湯林檎

ルートヴィヒ 完全復元版の湯林檎のレビュー・感想・評価

ルートヴィヒ 完全復元版(1972年製作の映画)
4.8
個人的に観た映画の中では人生で最も衝撃を受けた映画の1つ。
初めて観た時にこんなにも格調高くて美しくて、でも狂気と荒廃に満ちた映画があるんだとすごく感銘を受けた。豪華絢爛なセットや華やかな衣装を身に纏った登場人物たちとは正反対にルートヴィヒのその後の悲劇的な人生を暗示するかのような不穏な空気が終始漂っているのもまたこの映画の魅力。
作品の色調のトーンは全体的に落ち着いていて映画の題材も19世紀のバイエルン王国(現在のドイツのバイエルン州)の実在した国王の話なのでファンタジーやおとぎ話とは違った日常離れした世界であるのもかなり好み。

そうは言ってもルートヴィヒ2世のことやワーグナーの音楽或いはドイツの歴史に興味がないと多分退屈だと思うので誰にでも勧められる作品ではないのは事実。
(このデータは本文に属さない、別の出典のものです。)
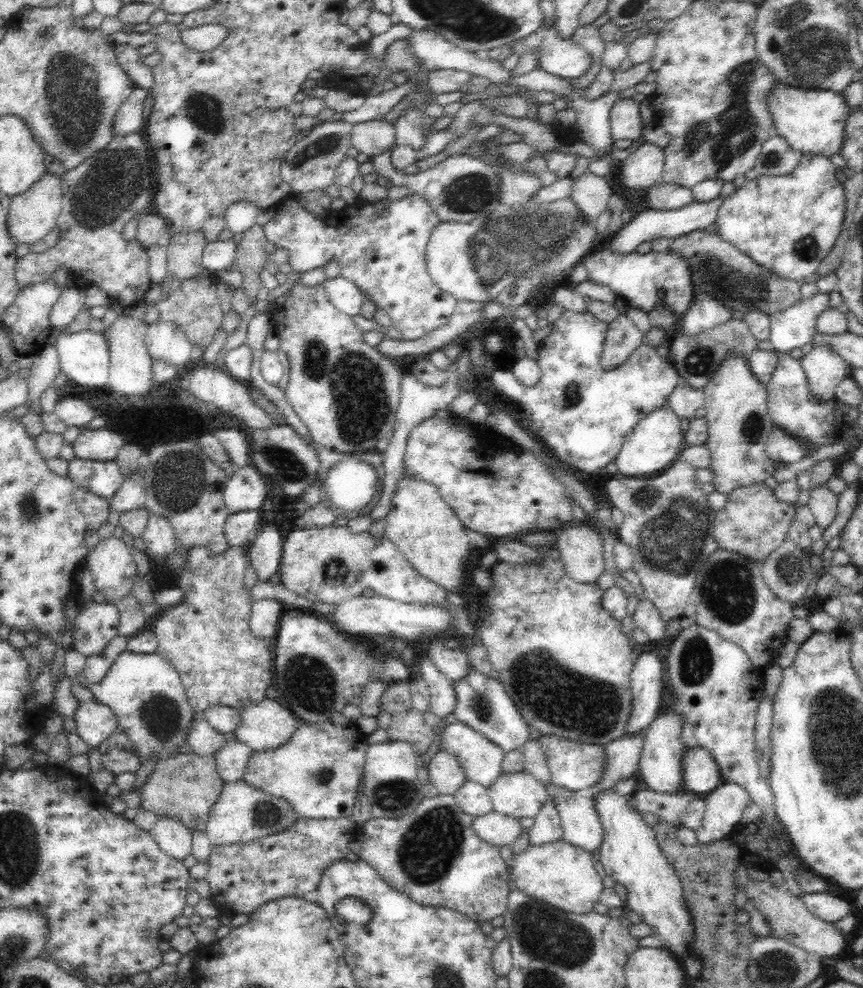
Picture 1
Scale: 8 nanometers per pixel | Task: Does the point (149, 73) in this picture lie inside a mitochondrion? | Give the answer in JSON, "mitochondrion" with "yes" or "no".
{"mitochondrion":"no"}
また、シューマンの「子供の情景」がBGMで流れていたりワーグナーの「ジークフリート牧歌」を演奏しているシーンがあったりドイツロマン派のクラシック音楽が随所流れて良い味を出している。

※ここから先は若干ネタバレを含むので注意



初めて行った海外がドイツでその時にノイシュバンシュタイン城にも行ったのでこの映画を観ると映画を観ているというよりその時代にタイムスリップして歴史の1ページを見ているような気分になった。
(実際に城で撮影をしたらしいので余計にリアル)
役者のなりきり具合と演技が凄まじく、ルートヴィヒとエリザベートは本当に美しいしワーグナーはよく知られている肖像画にそっくりである。
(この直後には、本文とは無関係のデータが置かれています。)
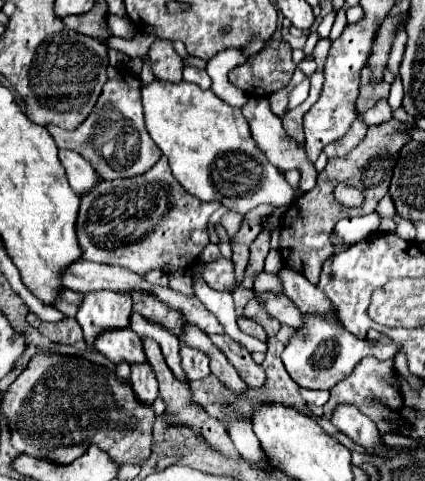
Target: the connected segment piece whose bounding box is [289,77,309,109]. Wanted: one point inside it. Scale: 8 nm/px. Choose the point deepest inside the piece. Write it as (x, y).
(300, 93)

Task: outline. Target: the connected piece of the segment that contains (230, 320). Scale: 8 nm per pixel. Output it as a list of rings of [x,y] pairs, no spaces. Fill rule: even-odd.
[[[193,281],[193,289],[195,289],[195,295],[203,301],[203,305],[217,317],[217,321],[225,327],[225,333],[231,335],[235,341],[239,341],[241,345],[245,345],[251,353],[255,351],[261,351],[265,353],[267,351],[267,345],[257,341],[255,337],[249,337],[245,333],[241,333],[241,329],[237,327],[237,321],[235,321],[235,309],[233,309],[233,297],[231,293],[227,291],[215,291],[211,289],[205,281]]]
哀愁漂う暗い雰囲気の映画だが、容貌と財力に恵まれながらも普仏戦争の敗北や国費の浪費などの困難に陥り謎の死を遂げた国王の人生というのが哀しいながらもどこか惹きつけられた。ルートヴィヒは王族ではなく一般庶民か地方の貴族として生まれていたらもっと幸せな人生を送れたのかもしれないと思うと何とも哀れな気持ちになった。

更にこの人の生涯を知れば知るほど本当の幸せは財力でも家柄でもなく自分の置かれている環境とその人の地頭の良さによって決まるのだと強く思えた。

映画全体としてはこれぞデカダンス、耽美という感じでハリウッドにはないヨーロッパ独特の気品ある作風がとても気に入った。
この映画を作るにあたってここまで大掛かりなセットや衣装、そして本物のお城を貸し切ったロケを行った映画は他に例を見ない。この映画を作り上げたルキノ・ヴィスコンティとスタッフ達、実在の歴史上の人物を演じた役者達の本気は凄まじい熱量を感じる。

あと、個人的にドビュッシーが1番好きなクラシック音楽の作曲家なのだがそのドビュッシーが若い頃に傾倒していたのがワーグナーである。ワーグナーもルートヴィヒの支援がなければ「ニーベルングの指環」などの名作を世に送り出すことはできなかったと思うと歴史って思わぬところで繋がってるんだと改めて思い、とても関心した。